Joerg: That’s hard for us to judge, because we at Compart, we don’t typically know exactly what our customers send the files to. It comes more down to what do customers expect from a printer nowadays, so I’d say they like multipurpose devices they can use for any application. And whether that’s cutsheet or continuous feed, I don’t know. It’s only a secondary question if AFP comes to play with it. I think AFP is mainly used in continuous feed environments, high-volume printing. I’d say cutsheet is less likely to use AFP because there’s not as high of demand for the type of security features AFP delivers.
Q: What, in your mind, sets AFP apart from other presentation architectures?
Harald: I would say its capabilities to embed or embrace other architectures so you can create your own blend of best-of architectures, like using PDF for full color pieces and AFP capabilities for workflow systems, things like that. AFP comes with a huge toolbox to find just the right solution.
Q: What do you hope to accomplish through your efforts with the AFPC?

* * *

Transcribe the part of the AFP interview starting with "Harald: I would" and going on through "the right solution.".

**DATA:**

* * *

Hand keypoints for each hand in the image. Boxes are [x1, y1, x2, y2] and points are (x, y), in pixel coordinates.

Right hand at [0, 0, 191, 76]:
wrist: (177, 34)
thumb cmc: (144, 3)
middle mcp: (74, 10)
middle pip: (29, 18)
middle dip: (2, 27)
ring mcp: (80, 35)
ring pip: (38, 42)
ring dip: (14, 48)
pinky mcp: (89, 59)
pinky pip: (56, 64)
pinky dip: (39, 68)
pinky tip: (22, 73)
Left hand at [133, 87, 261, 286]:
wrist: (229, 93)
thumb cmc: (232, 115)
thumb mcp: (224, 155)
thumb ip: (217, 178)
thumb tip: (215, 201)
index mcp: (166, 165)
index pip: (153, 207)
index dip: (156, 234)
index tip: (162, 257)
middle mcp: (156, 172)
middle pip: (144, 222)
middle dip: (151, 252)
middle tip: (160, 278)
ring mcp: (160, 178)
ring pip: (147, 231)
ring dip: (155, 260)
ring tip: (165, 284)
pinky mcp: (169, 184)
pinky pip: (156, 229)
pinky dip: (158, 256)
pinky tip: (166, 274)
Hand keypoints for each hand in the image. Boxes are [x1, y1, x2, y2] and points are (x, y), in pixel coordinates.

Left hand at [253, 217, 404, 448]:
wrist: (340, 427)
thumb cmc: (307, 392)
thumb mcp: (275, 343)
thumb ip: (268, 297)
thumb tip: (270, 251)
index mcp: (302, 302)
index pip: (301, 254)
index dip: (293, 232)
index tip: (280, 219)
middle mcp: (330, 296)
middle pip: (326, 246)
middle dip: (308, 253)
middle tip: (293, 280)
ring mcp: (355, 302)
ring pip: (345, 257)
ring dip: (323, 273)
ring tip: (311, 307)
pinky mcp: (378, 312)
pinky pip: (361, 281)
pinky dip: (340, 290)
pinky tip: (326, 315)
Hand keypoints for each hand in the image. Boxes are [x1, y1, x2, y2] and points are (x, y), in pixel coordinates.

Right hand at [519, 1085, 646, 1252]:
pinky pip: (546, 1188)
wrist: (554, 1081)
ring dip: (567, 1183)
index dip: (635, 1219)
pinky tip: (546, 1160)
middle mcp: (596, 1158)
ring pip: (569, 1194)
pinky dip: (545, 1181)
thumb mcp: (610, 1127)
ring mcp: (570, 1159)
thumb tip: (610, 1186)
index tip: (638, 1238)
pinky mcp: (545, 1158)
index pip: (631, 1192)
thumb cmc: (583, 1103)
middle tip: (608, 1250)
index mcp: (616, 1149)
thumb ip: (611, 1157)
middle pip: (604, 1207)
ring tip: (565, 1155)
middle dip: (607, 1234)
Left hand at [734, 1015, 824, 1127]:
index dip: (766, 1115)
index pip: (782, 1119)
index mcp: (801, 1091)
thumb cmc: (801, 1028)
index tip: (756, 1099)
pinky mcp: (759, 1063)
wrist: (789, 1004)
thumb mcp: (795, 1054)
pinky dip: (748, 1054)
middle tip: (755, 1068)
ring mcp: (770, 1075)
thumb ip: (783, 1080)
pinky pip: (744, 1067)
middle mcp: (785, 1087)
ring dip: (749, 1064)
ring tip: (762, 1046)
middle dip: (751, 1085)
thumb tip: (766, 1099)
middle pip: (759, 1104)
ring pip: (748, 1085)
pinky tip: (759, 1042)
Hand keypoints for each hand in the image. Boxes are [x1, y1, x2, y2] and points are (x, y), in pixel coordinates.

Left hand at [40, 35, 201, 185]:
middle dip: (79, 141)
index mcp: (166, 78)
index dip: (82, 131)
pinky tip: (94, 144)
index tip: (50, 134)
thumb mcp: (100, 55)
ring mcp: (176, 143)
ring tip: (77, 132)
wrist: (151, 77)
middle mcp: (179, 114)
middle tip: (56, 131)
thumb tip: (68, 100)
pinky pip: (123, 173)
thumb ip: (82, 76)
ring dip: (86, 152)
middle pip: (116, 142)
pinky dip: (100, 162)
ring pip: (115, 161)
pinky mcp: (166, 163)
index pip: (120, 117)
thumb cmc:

* * *

**RESPONSE FOR THIS EXERCISE:**
Harald: I would say its capabilities to embed or embrace other architectures so you can create your own blend of best-of architectures, like using PDF for full color pieces and AFP capabilities for workflow systems, things like that. AFP comes with a huge toolbox to find just the right solution.